Night Moves (Doc Ford) - By RandyWayne White Page 0,118

coming from. Had I been in South America, Indonesia, some far-flung place on an assignment—anywhere but in my own home—I would have taken the fifteen seconds required to grab a flashlight. Probably would had slipped a pistol into my pocket, too.

I didn’t. Another mistake—and it might have killed me.

33

BAREFOOT, WEARING ONLY RUNNING SHORTS AND A tank top, I walked out on the deck and heard it again: Hoo . . . Hoo . . . Hoo . . . Then my eyes followed my ears shoreward, where, in an instant, all seemed to be explained: someone had set a paper bag ablaze at the entrance of my walkway near the gate.

Idiots, I muttered. The oldest of adolescent pranks: scoop animal poop into a grocery bag, light said bag on fire, then laugh from the shadows while an outraged neighbor stomps the fire out, then has to clean excrement off his shoes.

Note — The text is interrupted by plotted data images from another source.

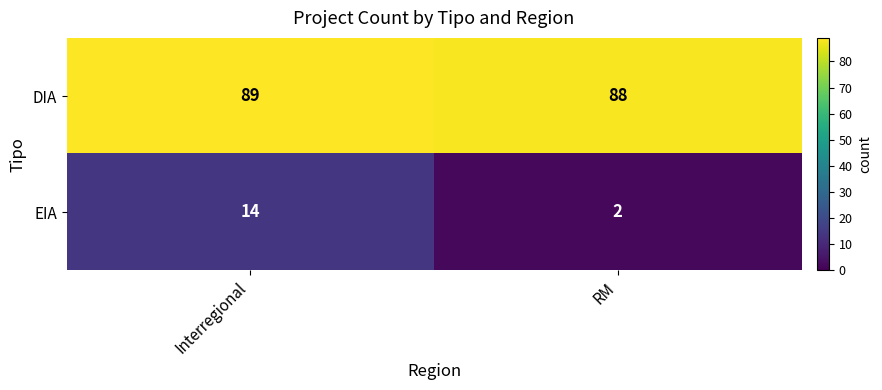

What is the difference between the EIA values at RM and Interregional?

12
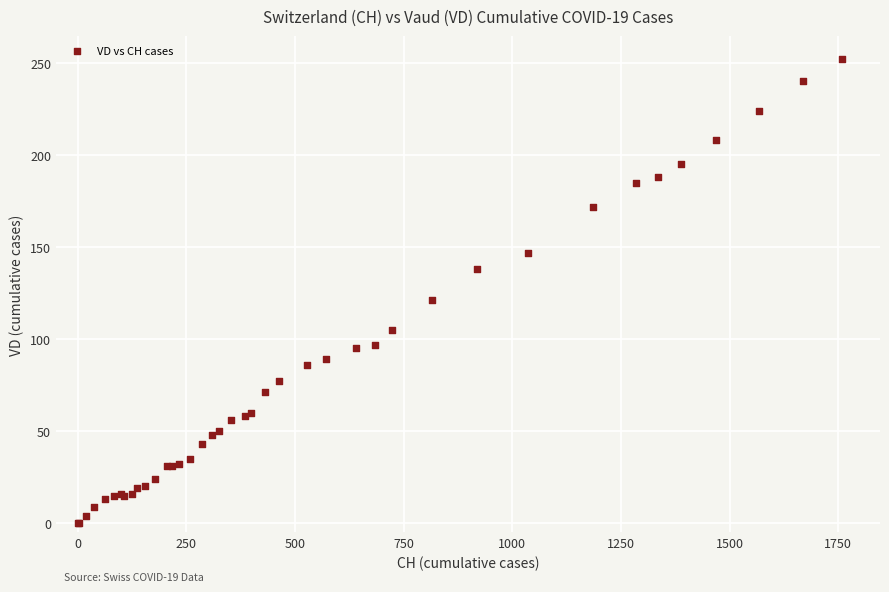

What Y value in the scatter plot is closest to 126?

121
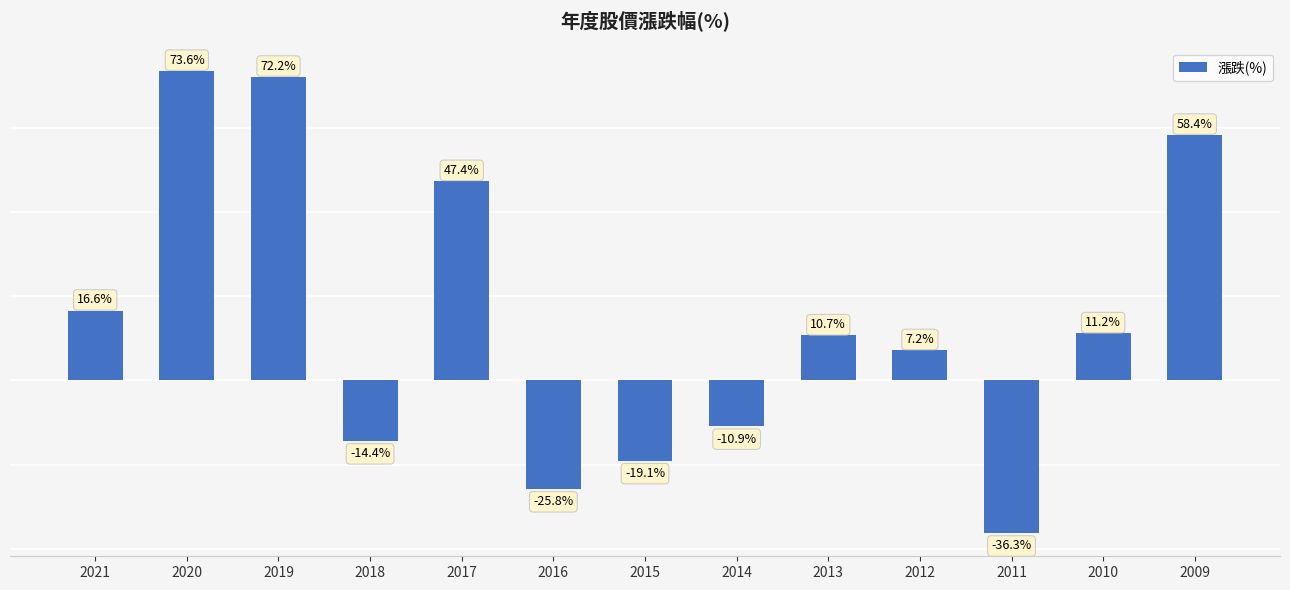

List the labels in order of value, largest first.

2020, 2019, 2009, 2017, 2021, 2010, 2013, 2012, 2014, 2018, 2015, 2016, 2011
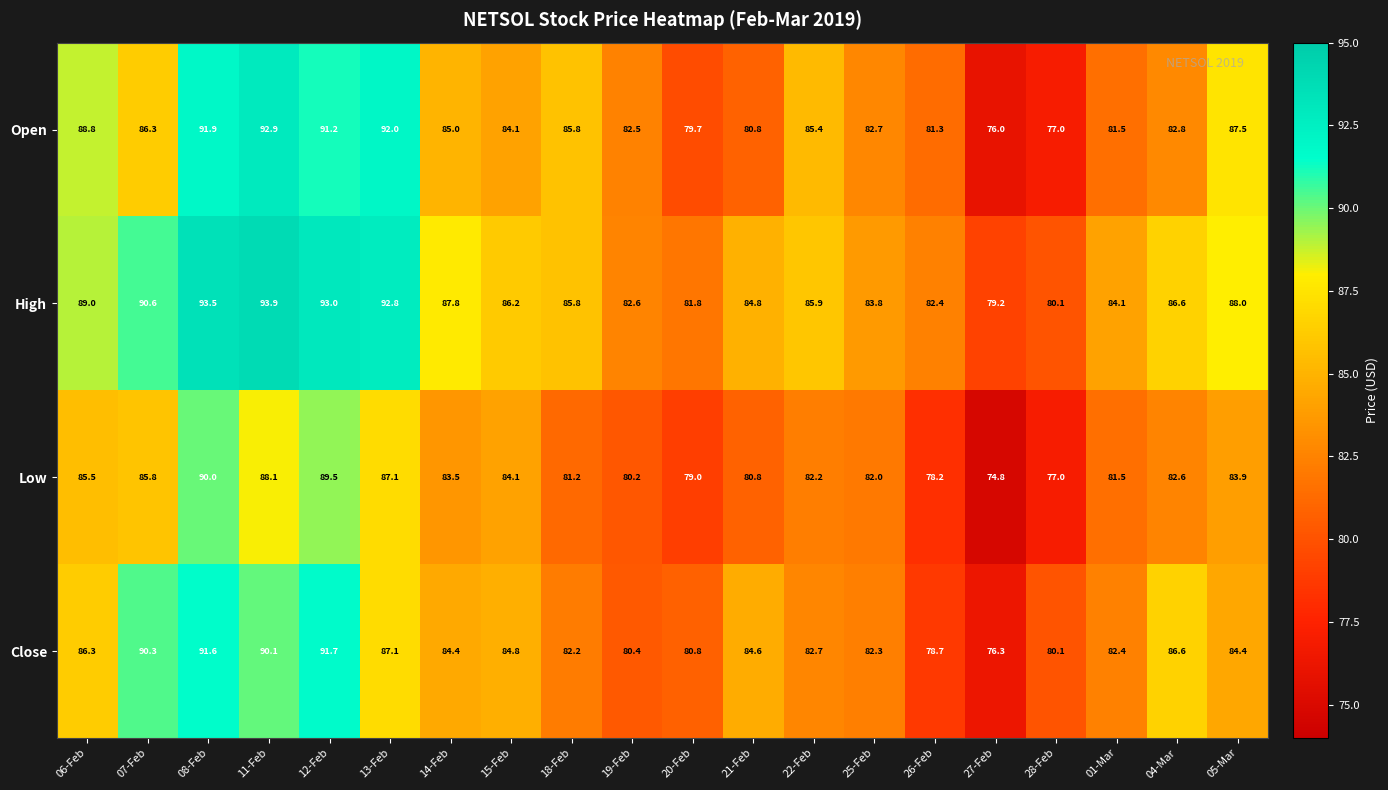

What is the maximum value shown in the chart?

93.9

I looked to my right: Friday night is party night at Dinkin’s Bay. The marina’s traditional Pig Roast and Beer Cotillion—acronym, PERBCOT, but is often referred to as PERV-COT because the hilarity sometimes gets out of hand. Music was thrumming, the docks crowded. Now, apparently, one or more of my playful neighbors were challenging my absence with an ingenious practical joke.

Through cupped hands, I called toward the mangroves, “Put it out before you set the dock on fire! I’m late for a date.”

Hoo . . . Hoo . . . Hoo . . . was the reply.

“Goddamn it, I don’t have time for this!”

Silence while the bag continued to burn, sparks thermaling starward.

I hollered, “Tomlinson! If it’s you, I swear to god I’ll . . .” but left the threat unfinished because now I could smell burning wood. My walkway has been braced and redecked in the patchwork tradition of most old docks and some of the planking is vintage Florida pine—highly combustible. If a plank caught fire, a stringer would go next. Time to act or I’d have a mess to deal with. Worse, I’d be late for my date!

Because I was barefoot, I couldn’t kick the bag off the dock, so I looked for the first thing handy. The bamboo shaft I’d snatched from Bambi’s hands was still leaning against the house where I’d left it. Above it, though, hanging from a beam, was an old gaff hook I seldom used but kept around because it was lashed to a fish billy that had once been my father’s—a chunk of mahogany two feet long. Use the hook to yank the bag away or use the disposable bamboo?

I chose the gaff because I hadn’t felt its heft for a while, then trotted down the steps, onto the walkway, the burning bag so bright it fired the lucidum eyes of something feeding in the shallows. I slowed to look—yep, a couple of big stingrays suctioned to the bottom—then had to wait while my eyes readjusted before I continued on. Which is why I didn’t notice a man’s mud black face protruding from the water nearby. Nor the red laser beam I tripped as I approached the walkway gate, which would have told me there was a camera nearby videoing the whole scene.

Instead of excrement, the bag contained only balled-up newspaper—not that I inspected it closely. I used the steel hook to fling the thing into the bay, turned to watch flames create steam . . . then froze, confused by what I was seeing:

White eye sockets blinked at me from a face of black marble, the statue of a man standing in water, ten paces away, his shoulders glistening as the statue pivoted—a throwing motion.

What the hell . . . ?

A shaft of light launched itself toward me, impossible to dodge it traveled so swiftly, a harmless trick of moon and shadows that split my chest with the impact of a sledgehammer and the crunch of splintering bone.

“I got him!”

A man’s voice conveying a reality while a primal voice—my voice—screamed, “Goddamn it!” Then I was on my back, perplexed by the crushing weight on my chest, a sensation levered by all that was above me, the weight of mangrove darkness and stars. No pain, but I couldn’t breathe. Could I crawl? Yes . . . two feet of water helped float me to my knees. My glasses were around my neck on fishing line, lenses streaked but usable. Floating nearby was a frail shaft of wood: the spear that had hit me and broken away from my body.